--- EXTRACTED INFORMATION ---
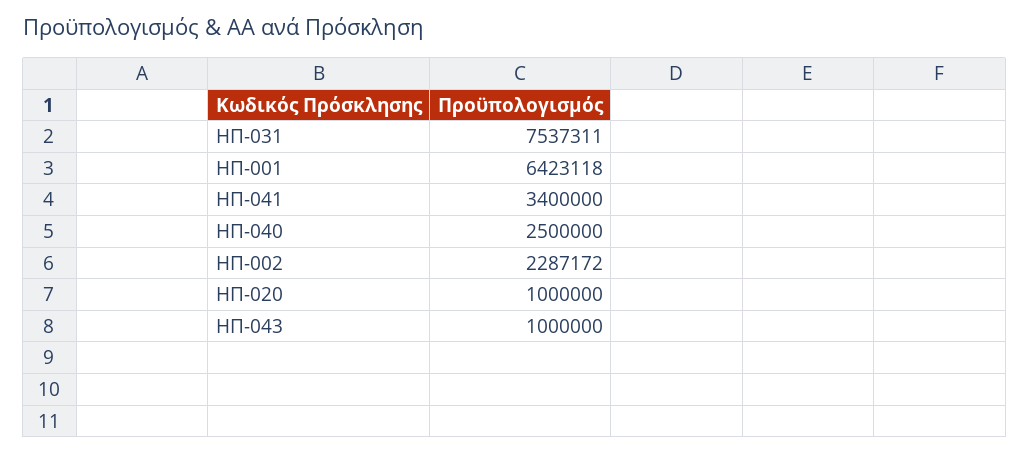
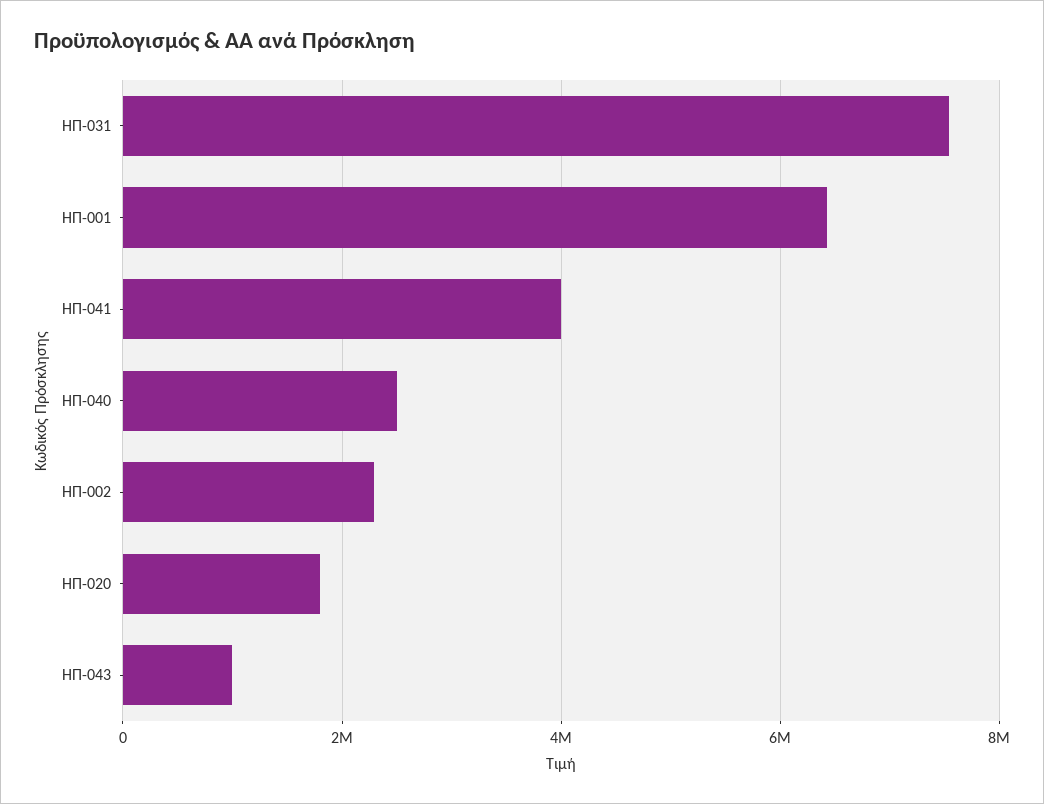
  {
    "ΗΠ-031": 7537311,
    "ΗΠ-001": 6423118,
-   "ΗΠ-041": 3400000,
+   "ΗΠ-041": 4000000,
    "ΗΠ-040": 2500000,
    "ΗΠ-002": 2287172,
-   "ΗΠ-020": 1000000,
+   "ΗΠ-020": 1800000,
    "ΗΠ-043": 1000000
  }

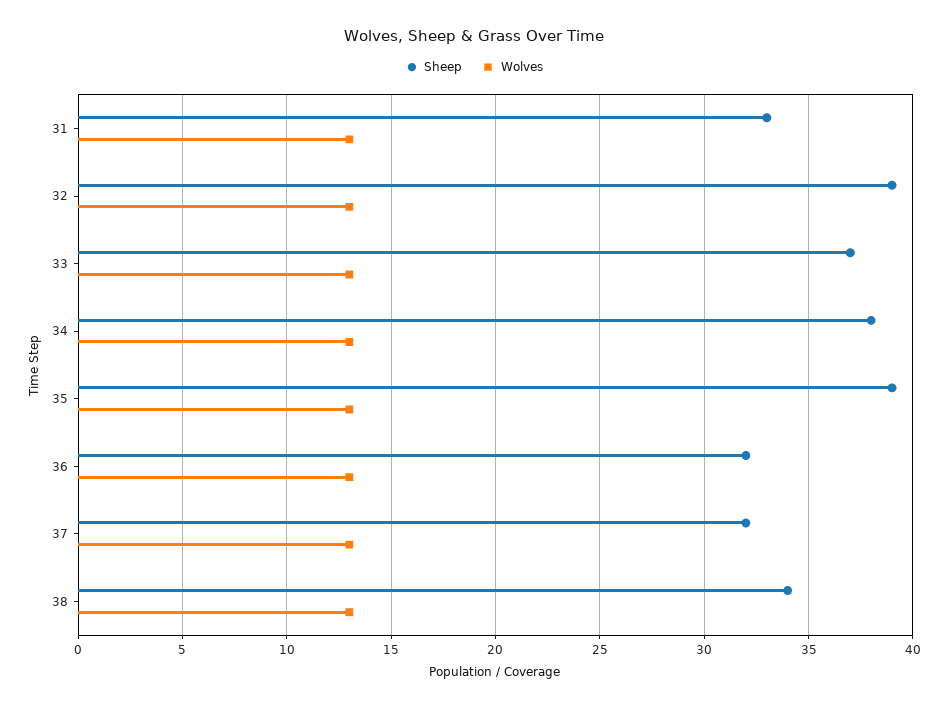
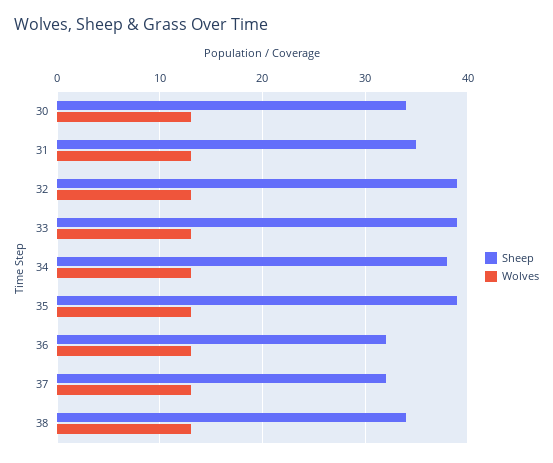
  {
    "Sheep": {
-     "31": 33,
+     "31": 35,
      "32": 39,
-     "33": 37,
+     "33": 39,
      "34": 38,
      "35": 39,
      "36": 32,
      "37": 32,
-     "38": 34
+     "38": 34,
+     "30": 34
    },
    "Wolves": {
      "31": 13,
      "32": 13,
      "33": 13,
      "34": 13,
      "35": 13,
      "36": 13,
      "37": 13,
-     "38": 13
+     "38": 13,
+     "30": 13
    }
  }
---
▶ YOUR GOAL
Whenever images occur above, omit them and retype each line exactly as it stands.

▶ ANSWER BOX
  {
    "ΗΠ-031": 7537311,
    "ΗΠ-001": 6423118,
-   "ΗΠ-041": 3400000,
+   "ΗΠ-041": 4000000,
    "ΗΠ-040": 2500000,
    "ΗΠ-002": 2287172,
-   "ΗΠ-020": 1000000,
+   "ΗΠ-020": 1800000,
    "ΗΠ-043": 1000000
  }

  {
    "Sheep": {
-     "31": 33,
+     "31": 35,
      "32": 39,
-     "33": 37,
+     "33": 39,
      "34": 38,
      "35": 39,
      "36": 32,
      "37": 32,
-     "38": 34
+     "38": 34,
+     "30": 34
    },
    "Wolves": {
      "31": 13,
      "32": 13,
      "33": 13,
      "34": 13,
      "35": 13,
      "36": 13,
      "37": 13,
-     "38": 13
+     "38": 13,
+     "30": 13
    }
  }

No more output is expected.